Excerpted records
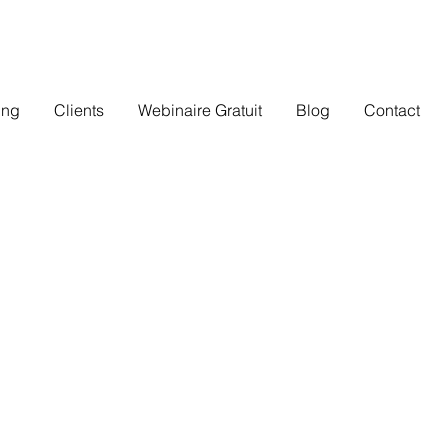
ing
Clients
Webinaire Gratuit
Blog
Contact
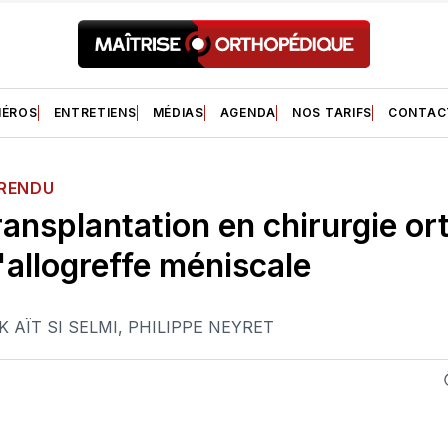
ÉROS
ENTRETIENS
MÉDIAS
AGENDA
NOS TARIFS
CONTAC
 RENDU
ransplantation en chirurgie o
l'allogreffe méniscale
K AÏT SI SELMI
,
PHILIPPE NEYRET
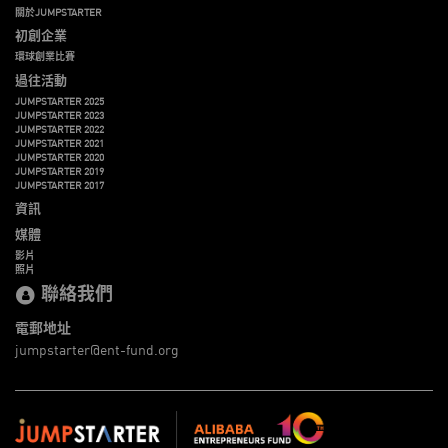
關於JUMPSTARTER
初創企業
環球創業比賽
過往活動
JUMPSTARTER 2025
JUMPSTARTER 2023
JUMPSTARTER 2022
JUMPSTARTER 2021
JUMPSTARTER 2020
JUMPSTARTER 2019
JUMPSTARTER 2017
資訊
媒體
影片
照片
聯絡我們
電郵地址
jumpstarter@ent-fund.org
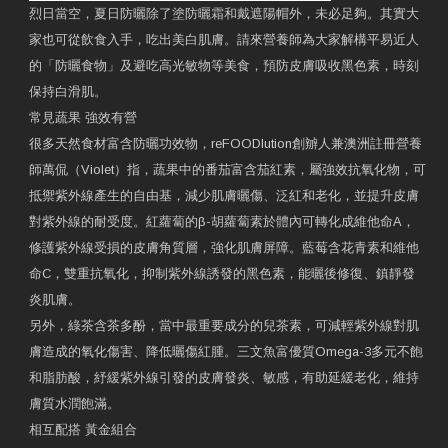
烈日當空，夏日防曬除了塗防曬霜和戴遮陽帽外，未必足夠。其實大
家也可從飲食入手，吃出美白肌膚。請來營養師為大家解構平易近人
的「防曬食物」及避吃高光敏物等美食，預防皮膚吸收黑色素，時刻
保持白滑肌。
常見蔬果 強效有營
很多天然食材富含防曬功效物，reFOODlution創辧人兼澳洲註冊營養
師萬侃（Violet）指，蔬果中的番茄富含茄紅素，屬強效抗氧化物，可
抵禦紫外線產生的自由基，減少肌膚曬傷、泛紅和老化，並提升皮膚
對紫外線的耐受度。紅蘿蔔的β-胡蘿蔔素於體內可轉化成維他命A，
修護紫外線受損的皮膚角質層，強化肌膚屏障。藍莓含花青素和維他
命C，雙重抗氧化，抑制紫外線誘發的黑色素，能曬後修復、鎮靜發
炎肌膚。
另外，綠茶含茶多酚，當中最重要成分的兒茶素，可減輕紫外線對肌
膚造成的氧化傷害、降低曬傷紅腫。三文魚富優質Omega-3多元不飽
和脂肪酸，紓緩紫外線引發的皮膚發炎、敏感，有助延緩老化，維持
膚質水潤飽滿。
相互配搭 黃金組合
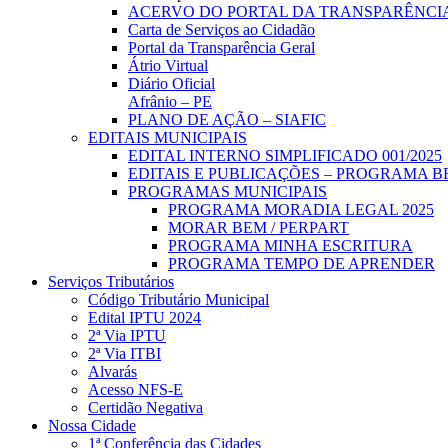
ACERVO DO PORTAL DA TRANSPARÊNCI
Carta de Serviços ao Cidadão
Portal da Transparência Geral
Átrio Virtual
Diário Oficial
Afrânio – PE
PLANO DE AÇÃO – SIAFIC
EDITAIS MUNICIPAIS
EDITAL INTERNO SIMPLIFICADO 001/2025
EDITAIS E PUBLICAÇÕES – PROGRAMA B
PROGRAMAS MUNICIPAIS
PROGRAMA MORADIA LEGAL 2025
MORAR BEM / PERPART
PROGRAMA MINHA ESCRITURA
PROGRAMA TEMPO DE APRENDER
Serviços Tributários
Código Tributário Municipal
Edital IPTU 2024
2ª Via IPTU
2ª Via ITBI
Alvarás
Acesso NFS-E
Certidão Negativa
Nossa Cidade
1ª Conferência das Cidades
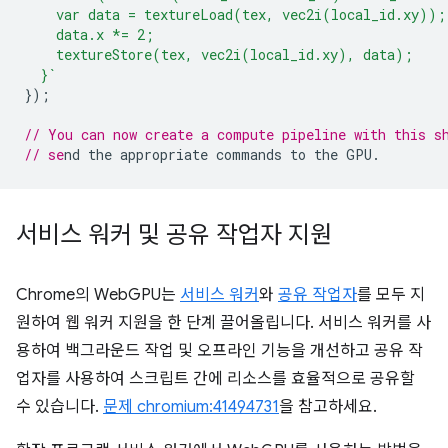
    var data = textureLoad(tex, vec2i(local_id.xy));
    data.x *= 2;
    textureStore(tex, vec2i(local_id.xy), data);
  }`
});
// You can now create a compute pipeline with this s
// se
서비스 워커 및 공유 작업자 지원
Chrome의 WebGPU는
서비스 워커
와
공유 작업자
를 모두 지
원하여 웹 워커 지원을 한 단계 끌어올립니다. 서비스 워커를 사
용하여 백그라운드 작업 및 오프라인 기능을 개선하고 공유 작
업자를 사용하여 스크립트 간에 리소스를 효율적으로 공유할
수 있습니다.
문제 chromium:41494731
을 참고하세요.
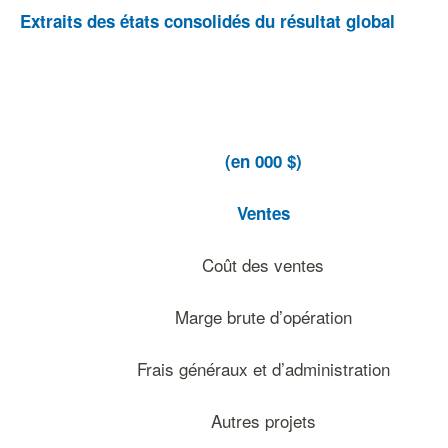
Extraits des états consolidés du résultat global
(en 000 $)
Ventes
Coût des ventes
Marge brute d’opération
Frais généraux et d’administration
Autres projets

The task
Print the listing word for word but skip its pictures.

Exercise solution
ing
Clients
Webinaire Gratuit
Blog
Contact
ÉROS
ENTRETIENS
MÉDIAS
AGENDA
NOS TARIFS
CONTAC
 RENDU
ransplantation en chirurgie o
l'allogreffe méniscale
K AÏT SI SELMI
,
PHILIPPE NEYRET
關於JUMPSTARTER
初創企業
環球創業比賽
過往活動
JUMPSTARTER 2025
JUMPSTARTER 2023
JUMPSTARTER 2022
JUMPSTARTER 2021
JUMPSTARTER 2020
JUMPSTARTER 2019
JUMPSTARTER 2017
資訊
媒體
影片
照片
聯絡我們
電郵地址
jumpstarter@ent-fund.org
烈日當空，夏日防曬除了塗防曬霜和戴遮陽帽外，未必足夠。其實大
家也可從飲食入手，吃出美白肌膚。請來營養師為大家解構平易近人
的「防曬食物」及避吃高光敏物等美食，預防皮膚吸收黑色素，時刻
保持白滑肌。
常見蔬果 強效有營
很多天然食材富含防曬功效物，reFOODlution創辧人兼澳洲註冊營養
師萬侃（Violet）指，蔬果中的番茄富含茄紅素，屬強效抗氧化物，可
抵禦紫外線產生的自由基，減少肌膚曬傷、泛紅和老化，並提升皮膚
對紫外線的耐受度。紅蘿蔔的β-胡蘿蔔素於體內可轉化成維他命A，
修護紫外線受損的皮膚角質層，強化肌膚屏障。藍莓含花青素和維他
命C，雙重抗氧化，抑制紫外線誘發的黑色素，能曬後修復、鎮靜發
炎肌膚。
另外，綠茶含茶多酚，當中最重要成分的兒茶素，可減輕紫外線對肌
膚造成的氧化傷害、降低曬傷紅腫。三文魚富優質Omega-3多元不飽
和脂肪酸，紓緩紫外線引發的皮膚發炎、敏感，有助延緩老化，維持
膚質水潤飽滿。
相互配搭 黃金組合
ACERVO DO PORTAL DA TRANSPARÊNCI
Carta de Serviços ao Cidadão
Portal da Transparência Geral
Átrio Virtual
Diário Oficial
Afrânio – PE
PLANO DE AÇÃO – SIAFIC
EDITAIS MUNICIPAIS
EDITAL INTERNO SIMPLIFICADO 001/2025
EDITAIS E PUBLICAÇÕES – PROGRAMA B
PROGRAMAS MUNICIPAIS
PROGRAMA MORADIA LEGAL 2025
MORAR BEM / PERPART
PROGRAMA MINHA ESCRITURA
PROGRAMA TEMPO DE APRENDER
Serviços Tributários
Código Tributário Municipal
Edital IPTU 2024
2ª Via IPTU
2ª Via ITBI
Alvarás
Acesso NFS-E
Certidão Negativa
Nossa Cidade
1ª Conferência das Cidades
    var data = textureLoad(tex, vec2i(local_id.xy));
    data.x *= 2;
    textureStore(tex, vec2i(local_id.xy), data);
  }`
});
// You can now create a compute pipeline with this s
// se
서비스 워커 및 공유 작업자 지원
Chrome의 WebGPU는
서비스 워커
와
공유 작업자
를 모두 지
원하여 웹 워커 지원을 한 단계 끌어올립니다. 서비스 워커를 사
용하여 백그라운드 작업 및 오프라인 기능을 개선하고 공유 작
업자를 사용하여 스크립트 간에 리소스를 효율적으로 공유할
수 있습니다.
문제 chromium:41494731
을 참고하세요.
Extraits des états consolidés du résultat global
(en 000 $)
Ventes
Coût des ventes
Marge brute d’opération
Frais généraux et d’administration
Autres projets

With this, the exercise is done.